▶ About this task:
Pictures aside, write out every record exactly as it appears.

▶ Stored data:
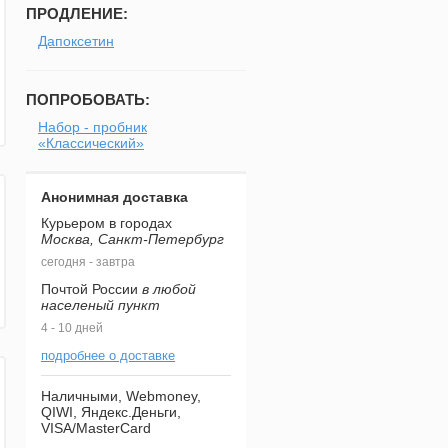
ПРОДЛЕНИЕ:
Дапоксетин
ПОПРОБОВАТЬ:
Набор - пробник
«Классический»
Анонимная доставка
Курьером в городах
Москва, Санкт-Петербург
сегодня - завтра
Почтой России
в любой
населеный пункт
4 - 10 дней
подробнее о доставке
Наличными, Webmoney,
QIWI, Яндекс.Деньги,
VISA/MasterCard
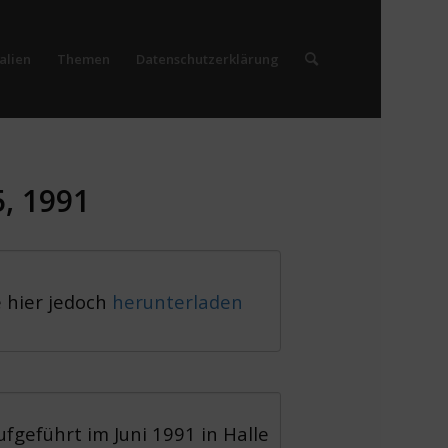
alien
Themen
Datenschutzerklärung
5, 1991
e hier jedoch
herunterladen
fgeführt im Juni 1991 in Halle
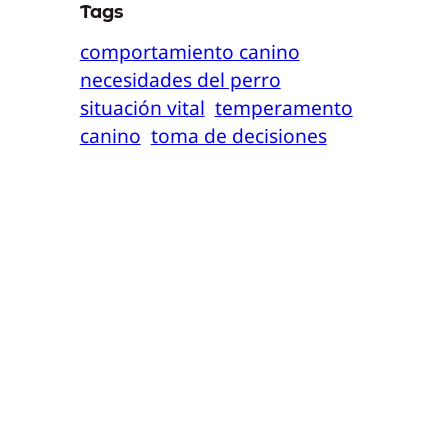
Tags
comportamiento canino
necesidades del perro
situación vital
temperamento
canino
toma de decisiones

▶ Task solution:
ПРОДЛЕНИЕ:
Дапоксетин
ПОПРОБОВАТЬ:
Набор - пробник
«Классический»
Анонимная доставка
Курьером в городах
Москва, Санкт-Петербург
сегодня - завтра
Почтой России
в любой
населеный пункт
4 - 10 дней
подробнее о доставке
Наличными, Webmoney,
QIWI, Яндекс.Деньги,
VISA/MasterCard
alien
Themen
Datenschutzerklärung
5, 1991
e hier jedoch
herunterladen
fgeführt im Juni 1991 in Halle
Tags
comportamiento canino
necesidades del perro
situación vital
temperamento
canino
toma de decisiones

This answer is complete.